===== EXCERPT PROVIDED =====
For it's 1, 2, 3 strikes you're sued

I read with interest this story (behind the Oregonian paywall of pity) about a federal lawsuit filed on Friday against the Portland public school district by, of all people, the coach and some players from the Grant High School girls' softball team. The coach and the players are demanding that the school district live up to its promise to build them a new playing field adjacent to the school, as they did for boys' baseball. Failing to do so, the lawsuit says, is a violation of federal law, specifically Title IX ensuring gender equality in sports.

It all sounds reasonable, but I catch a slight odor of rat here.

I've written about this missing field before. The main blockade to building it at this point seems to be the neighbors, who don't want the late-night lights, the noise, and the hassles that the new field would bring. The school district is proposing to put a loud sound system in, and rent the field out to non-school events that could go as late as 10 p.m. on any given night.

This lawsuit conveniently adds new static to the situation, and may give the school district cover to build the intrusive facility it wants. 

Deborah Englestad, who has served as Grant’s softball coach for 35 years, and three students, Madyson Roach, 18, Olivia Dunn, 16, and Elisabeth Kollrack, 16, are the plaintiffs.

I wonder who's paying their lawyers, Sean Riddell and Christine Mascal. Yes, that Sean Riddell, whom one often finds repersenting the city's rogue police union. I doubt he's working for free.

The complaint in the case really bad-mouths the girls' existing field, at Wilshire Park, a mile up 33rd Avenue from Grant. It's a far cry from the Shangri-La that the boys cavort on, but it's hardly the hellhole that the lawsuit makes it out to be. There are worse places you could play ball.
=====
TASKS ▸
[A] In the post about the softball lawsuit, condense the paragraph beginning "I've written about this missing field before" into a short bulleted list that keeps its main facts.
[B] Retype the passage of the softball lawsuit post from "Deborah Englestad, who" to "working for free.".
The data is not needed for this work.
===== DATA PROVIDED =====
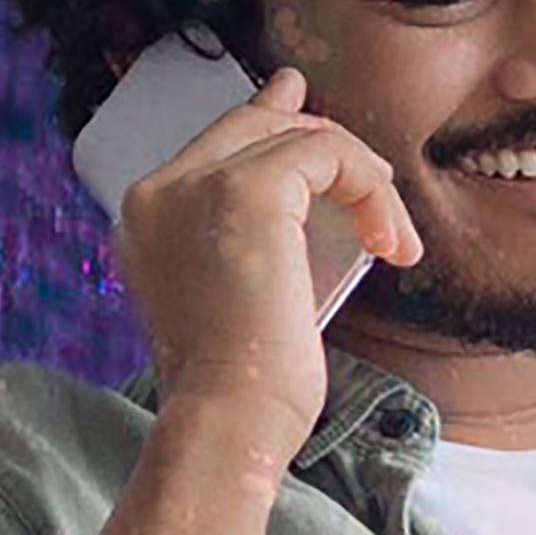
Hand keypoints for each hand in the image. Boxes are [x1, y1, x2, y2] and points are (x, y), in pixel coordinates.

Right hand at [112, 67, 421, 442]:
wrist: (226, 418)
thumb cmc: (238, 384)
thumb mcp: (237, 296)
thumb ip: (253, 236)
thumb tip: (304, 185)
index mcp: (146, 221)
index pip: (213, 147)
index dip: (269, 124)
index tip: (309, 116)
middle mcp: (158, 193)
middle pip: (249, 125)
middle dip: (318, 135)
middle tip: (374, 175)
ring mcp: (196, 184)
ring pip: (299, 138)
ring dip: (363, 183)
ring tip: (389, 240)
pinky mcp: (244, 188)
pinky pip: (328, 154)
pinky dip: (372, 191)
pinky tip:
=====
PROBLEM SOLUTIONS ▸
[A]
- The author has written about the missing field before.
- Neighbors now appear to be the main obstacle to building it.
- They object to the late-night lights, the noise and the hassles the field would bring.
- The school district proposes installing a loud sound system.
- It also plans to rent the field to non-school events that could run as late as 10 p.m. on any night.

[B]
Deborah Englestad, who has served as Grant’s softball coach for 35 years, and three students, Madyson Roach, 18, Olivia Dunn, 16, and Elisabeth Kollrack, 16, are the plaintiffs.

I wonder who's paying their lawyers, Sean Riddell and Christine Mascal. Yes, that Sean Riddell, whom one often finds repersenting the city's rogue police union. I doubt he's working for free.